We have now tested eight Cirnecos from eight different litters and six imported dogs. In addition, we have tested one Italian Greyhound. Some of these tested dogs are not used in breeding. Nevertheless, we have wanted to test them to gain fully comprehensive information about the genetic variation and health in the Cirnecos of our kennel. In the future, we will be testing more dogs from our breeding. The Genetic Health Index (GHI) varies from 97 to 114 and heterozygosity between 29.6 – 39.7 %. High coefficient of inbreeding correlates clearly with low GHI and low genetic variation. However, the inbreeding coefficient does not reveal the actual genes the dogs have inherited from their ancestors. Therefore, we utilize the MyDogDNA Breeder Tool that allows us compare our breeding dogs to other Cirnecos in the Breeder Tool. The tool enables looking for as genetically diverse combinations as possible, if both potential parents are MyDogDNA tested, although we naturally take many other criteria in consideration when selecting breeding partners. 

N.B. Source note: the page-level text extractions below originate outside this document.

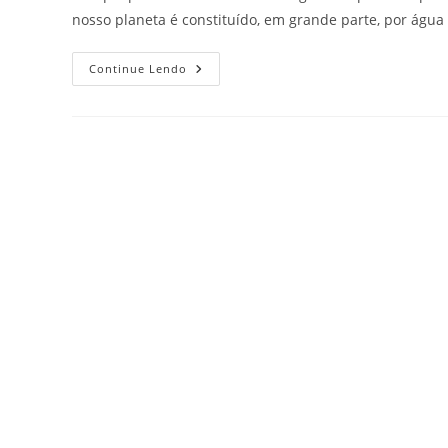
nosso planeta é constituído, em grande parte, por água
Continue Lendo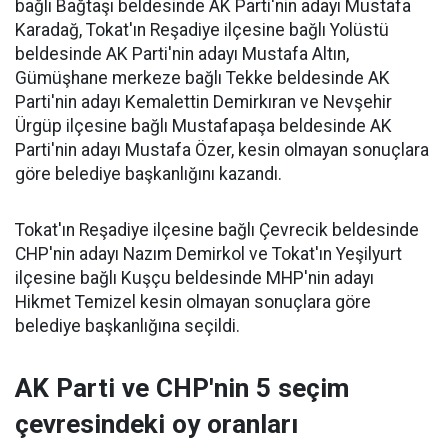
bağlı Bağtaşı beldesinde AK Parti'nin adayı Mustafa
Karadağ, Tokat'ın Reşadiye ilçesine bağlı Yolüstü
beldesinde AK Parti'nin adayı Mustafa Altın,
Gümüşhane merkeze bağlı Tekke beldesinde AK
Parti'nin adayı Kemalettin Demirkıran ve Nevşehir
Ürgüp ilçesine bağlı Mustafapaşa beldesinde AK
Parti'nin adayı Mustafa Özer, kesin olmayan sonuçlara
göre belediye başkanlığını kazandı.
Tokat'ın Reşadiye ilçesine bağlı Çevrecik beldesinde
CHP'nin adayı Nazım Demirkol ve Tokat'ın Yeşilyurt
ilçesine bağlı Kuşçu beldesinde MHP'nin adayı
Hikmet Temizel kesin olmayan sonuçlara göre
belediye başkanlığına seçildi.
AK Parti ve CHP'nin 5 seçim
çevresindeki oy oranları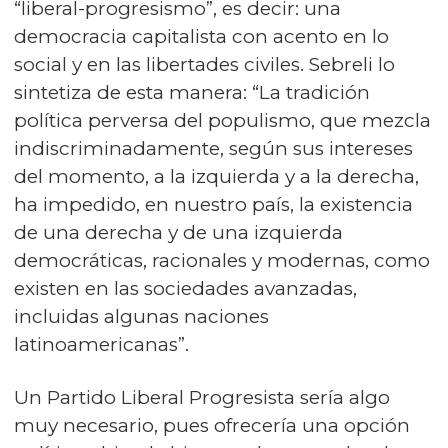
“liberal-progresismo”, es decir: una
democracia capitalista con acento en lo
social y en las libertades civiles. Sebreli lo
sintetiza de esta manera: “La tradición
política perversa del populismo, que mezcla
indiscriminadamente, según sus intereses
del momento, a la izquierda y a la derecha,
ha impedido, en nuestro país, la existencia
de una derecha y de una izquierda
democráticas, racionales y modernas, como
existen en las sociedades avanzadas,
incluidas algunas naciones
latinoamericanas”.
Un Partido Liberal Progresista sería algo
muy necesario, pues ofrecería una opción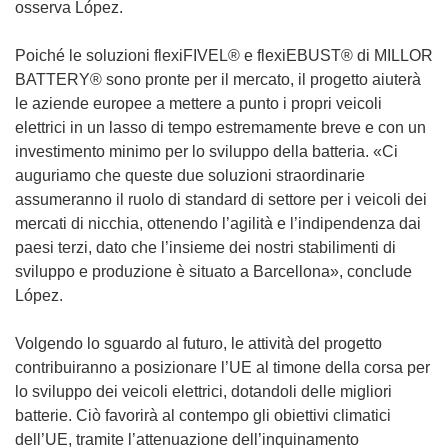
osserva López.
Poiché le soluzioni flexiFIVEL® e flexiEBUST® di MILLOR
BATTERY® sono pronte per il mercato, il progetto aiuterà
le aziende europee a mettere a punto i propri veicoli
elettrici in un lasso di tempo estremamente breve e con un
investimento minimo per lo sviluppo della batteria. «Ci
auguriamo che queste due soluzioni straordinarie
assumeranno il ruolo di standard di settore per i veicoli dei
mercati di nicchia, ottenendo l’agilità e l’indipendenza dai
paesi terzi, dato che l’insieme dei nostri stabilimenti di
sviluppo e produzione è situato a Barcellona», conclude
López.
Volgendo lo sguardo al futuro, le attività del progetto
contribuiranno a posizionare l’UE al timone della corsa per
lo sviluppo dei veicoli elettrici, dotandoli delle migliori
batterie. Ciò favorirà al contempo gli obiettivi climatici
dell’UE, tramite l’attenuazione dell’inquinamento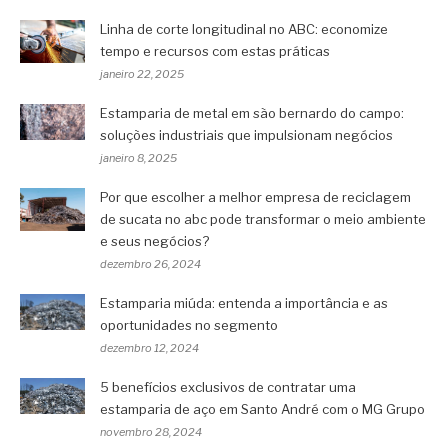
Linha de corte longitudinal no ABC: economize
tempo e recursos com estas práticas
janeiro 22, 2025
Estamparia de metal em são bernardo do campo:
soluções industriais que impulsionam negócios
janeiro 8, 2025
Por que escolher a melhor empresa de reciclagem
de sucata no abc pode transformar o meio ambiente
e seus negócios?
dezembro 26, 2024
Estamparia miúda: entenda a importância e as
oportunidades no segmento
dezembro 12, 2024
5 benefícios exclusivos de contratar uma
estamparia de aço em Santo André com o MG Grupo
novembro 28, 2024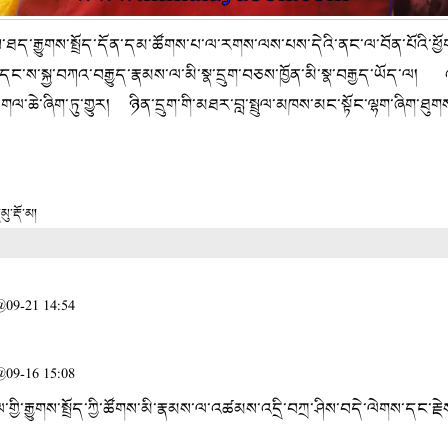
ད་རྒྱུགས་སྤྲོད་དོན་དམ་ཚོགས་པ་ལ་རགས་ལས་པས་དེའི་ནང་ལ་བོན་པོའི་ཕྱོ
ང་ས་སྐྱ་བཀའ་བརྒྱུད་རྣམས་ལ་མི་སྣ་དྲུག་བཅས་ཁྱོན་མི་སྣ་བརྒྱད་ཡོད་ལ། འ
ལ་ཆེ་ཞིག་ཏུ་གྱུར། ཉིན་དྲུག་གི་མཐར་བླ་སྤྲུལ་མཁས་མང་སྟོང་ལྷག་ཞིག་ཐུགས་
ུ་རྡོ་མ།
@09-21 14:54
@09-16 15:08
ི་རྒྱུགས་སྤྲོད་ཀྱི་ཚོགས་མི་རྣམས་ལ་འཚམས་འདྲི་བཀྲ་ཤིས་བདེ་ལེགས་དང་རྗེས་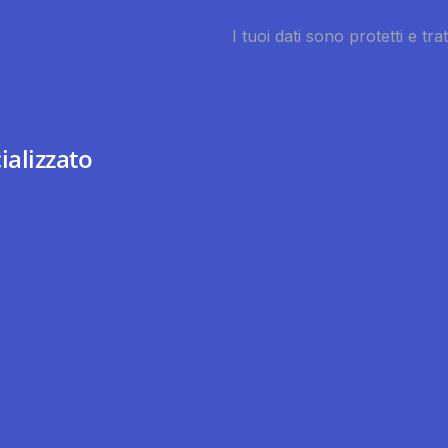
ializzato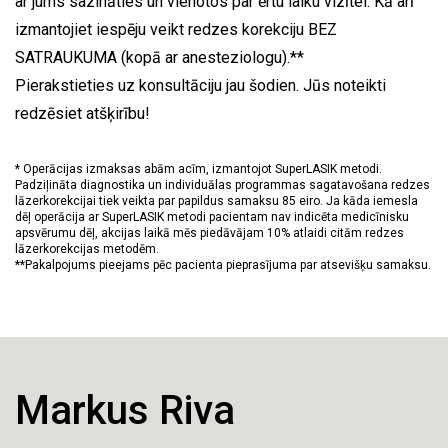
ar jums sazināties un vienotos par ērtu laiku vizītei. Kā arī
izmantojiet iespēju veikt redzes korekciju BEZ
SATRAUKUMA (kopā ar anesteziologu).**
Pierakstieties uz konsultāciju jau šodien. Jūs noteikti
redzēsiet atšķirību!
* Operācijas izmaksas abām acīm, izmantojot SuperLASIK metodi.
Padziļināta diagnostika un individuālas programmas sagatavošana redzes
lāzerkorekcijai tiek veikta par papildus samaksu 85 eiro. Ja kāda iemesla
dēļ operācija ar SuperLASIK metodi pacientam nav indicēta medicīnisku
apsvērumu dēļ, akcijas laikā mēs piedāvājam 10% atlaidi citām redzes
lāzerkorekcijas metodēm.
**Pakalpojums pieejams pēc pacienta pieprasījuma par atsevišķu samaksu.
Markus Riva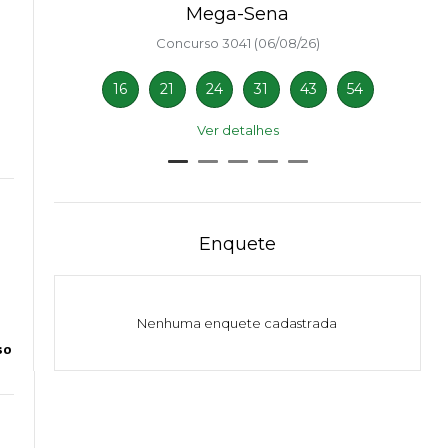
Mega-Sena
Concurso 3041 (06/08/26)
16
21
24
31
43
54
Ver detalhes
Enquete
Nenhuma enquete cadastrada
so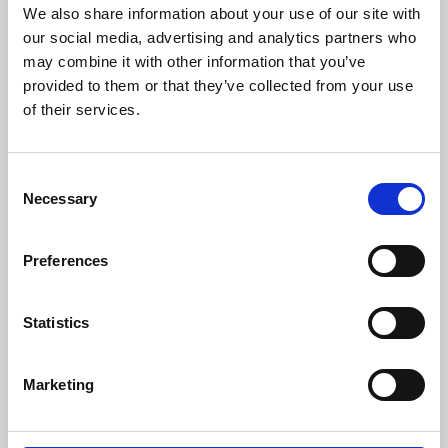
We also share information about your use of our site with
our social media, advertising and analytics partners who
may combine it with other information that you’ve
Firma
*
provided to them or that they’ve collected from your use
of their services.
Consent
Name
*
Necessary
Selection
Preferences
Land
Statistics
Marketing
Telefon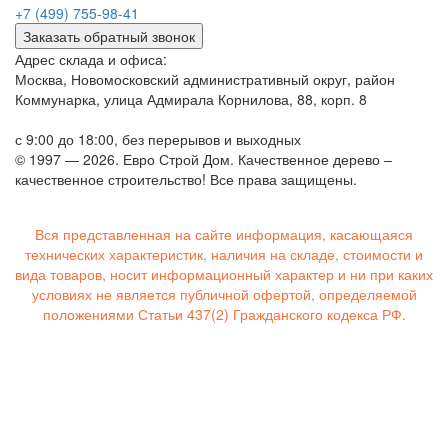
+7 (499) 755-98-41
Заказать обратный звонок
Адрес склада и офиса:
Москва, Новомосковский административный округ, район
Коммунарка, улица Адмирала Корнилова, 88, корп. 8
с 9:00 до 18:00,
без перерывов и выходных
© 1997 — 2026. Евро Строй Дом. Качественное дерево –
качественное строительство! Все права защищены.
Вся представленная на сайте информация, касающаяся
технических характеристик, наличия на складе, стоимости и
вида товаров, носит информационный характер и ни при каких
условиях не является публичной офертой, определяемой
положениями Статьи 437(2) Гражданского кодекса РФ.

My latest personal inspiration in the MyDogDNA test is the set for coat color tests. The Cirnecos are roughly all of the same color, when viewed with the naked eye: Yellowish-brown dogs, nose and skin included. Through MyDogDNA, I have learned that not all Cirnecos are so-called recessive red. Recessive red is common in the breed and hides other genetic colors and patterns of the other loci in the dog appearance.  A recessive red dog can therefore carry many other colors and the offspring can manifest them if their E loci contain some other than two e alleles. For example, we have encountered results with Em and E alleles in few our dogs. In addition, all Cirnecos carry b dilution that turns all black to brown. Genotypes associated to mask or sable could probably not be distinguished from recessive red, but the Cirnecos carry KB allele in the K locus that would cause liver brown color with b dilution. We have also seen few dogs carrying tan points and they are all related to one another. In the future, we can make use of the MyDogDNA test to avoid combining two tan point carriers or dogs with E alleles for not to have unwanted colors in the litter.